Editor's Note: The following guest post comes to Crowdsourcing.org from Seth Weinstein, who also runs a blog on crowdsourcing called Tiny Work, where this post was originally published and is reposted here with the author's permission.

Like Steam before it, the geek-culture retail powerhouse ThinkGeek has finally announced that they will allow their customers to have a greater role in the product development process. It comes in the form of IdeaFactory, where users can send their ideas to ThinkGeek though their online submission form. ThinkGeek reviews the idea, decides whether or not to produce it, and pays the user if they decide to go ahead with it.
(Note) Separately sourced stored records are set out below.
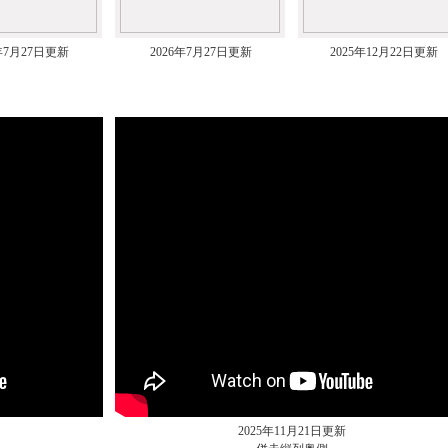
6年7月27日更新
2026年7月27日更新
2025年12月22日更新
2025年11月21日更新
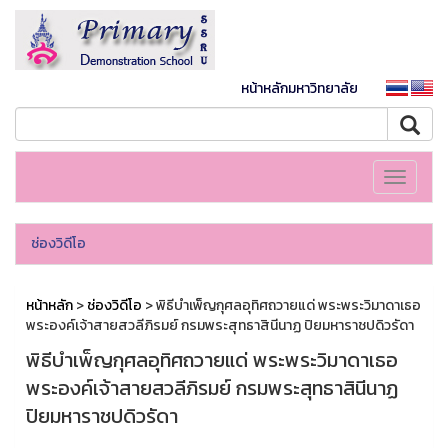
หน้าหลักมหาวิทยาลัย
Toggle
navigati
ช่องวิดีโอ
หน้าหลัก
>
ช่องวิดีโอ
> พิธีบำเพ็ญกุศลอุทิศถวายแด่ พระพระวิมาดาเธอ
พระองค์เจ้าสายสวลีภิรมย์ กรมพระสุทธาสินีนาฏ ปิยมหาราชปดิวรัดา
พิธีบำเพ็ญกุศลอุทิศถวายแด่ พระพระวิมาดาเธอ
พระองค์เจ้าสายสวลีภิรมย์ กรมพระสุทธาสินีนาฏ
ปิยมหาราชปดิวรัดา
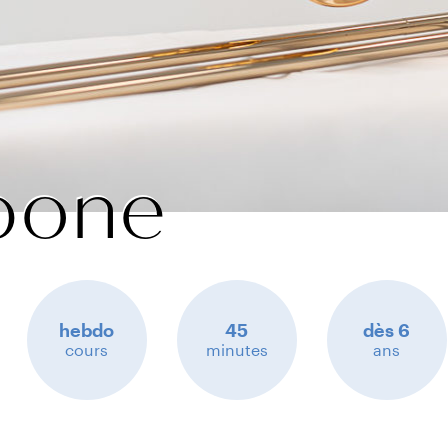
bone
hebdo
45
dès 6
cours
minutes
ans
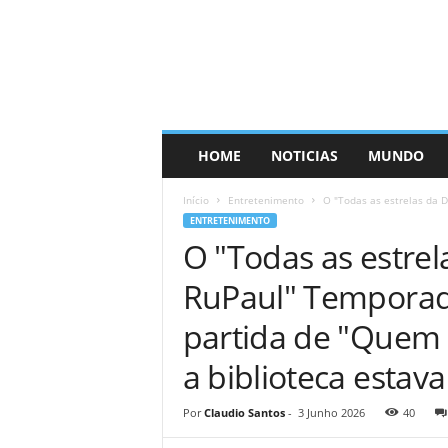
HOME
NOTICIAS
MUNDO
Início
Entretenimento
O "Todas as estrelas da 
ENTRETENIMENTO
O "Todas as estrel
RuPaul" Temporad
partida de "Quem
a biblioteca estav
Por
Claudio Santos
-
3 Junho 2026
40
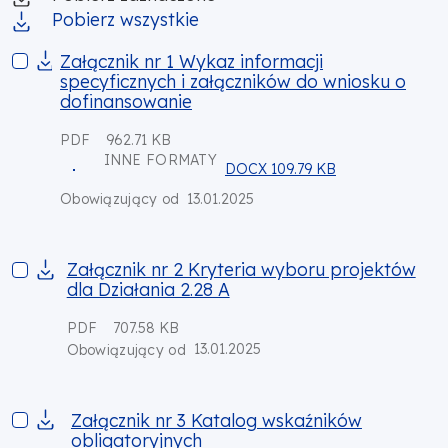
Pobierz wszystkie
Załącznik nr 1 Wykaz informacji specyficznych i załącznikó
Załącznik nr 1 Wykaz informacji
specyficznych i załączników do wniosku o
dofinansowanie
PDF
962.71 KB
INNE FORMATY
DOCX 109.79 KB
13.01.2025
Obowiązujący od
Załącznik nr 2 Kryteria wyboru projektów dla Działania 2.28 A
Załącznik nr 2 Kryteria wyboru projektów
dla Działania 2.28 A
PDF
707.58 KB
13.01.2025
Obowiązujący od
Załącznik nr 3 Katalog wskaźników obligatoryjnych
Załącznik nr 3 Katalog wskaźników
obligatoryjnych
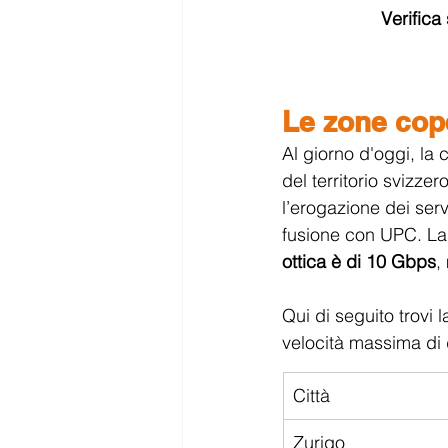
Verifica 
Le zone cope
Al giorno d'oggi, la 
del territorio svizze
l’erogazione dei servi
fusione con UPC. La
ottica è di 10 Gbps
,
Qui di seguito trovi l
velocità massima di
Città
Zurigo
On the surface, this is pretty similar to Quirky, but with some major key differences:

  • ThinkGeek is big. It has the advantage, like Steam, of already being a well-loved and established retail platform with profits well into the millions. They have the money to spend to make a project like this great, and a huge army of ravenous supporters ready to submit their ideas. Quirky has neither of these advantages.
  • The process is so, so easy. All the online submission form asks for is a product name and as much description or image as you’re willing to give. The rest is contact info; your name, address, phone number, and agreement to the Terms and Conditions. In the time it took me to type this, you could have submitted five ideas already. After that, ThinkGeek takes care of the whole thing; no garnering votes, no contacting manufacturers, no raising money. They just make your idea into a product, simple as that.
  • The rewards are huge. Just from ThinkGeek green-lighting your concept, you net a cool thousand dollars. After that comes the real stuff. A 10% cut of the product’s profits until it hits $1 million in sales (5% after that, still not bad). A very heavy discount if you want to buy your own product. And perhaps most importantly, the ability to sell the product on your own website, make trade show appearances, and generally keep all bragging rights and fame from your idea.

So if you have an idea for a cool computer accessory, geeky article of clothing, or inventive toy, now’s the time. Submit your idea now, before everyone catches wind of this and floods the system with “human-to-Wookie translator”-caliber ideas.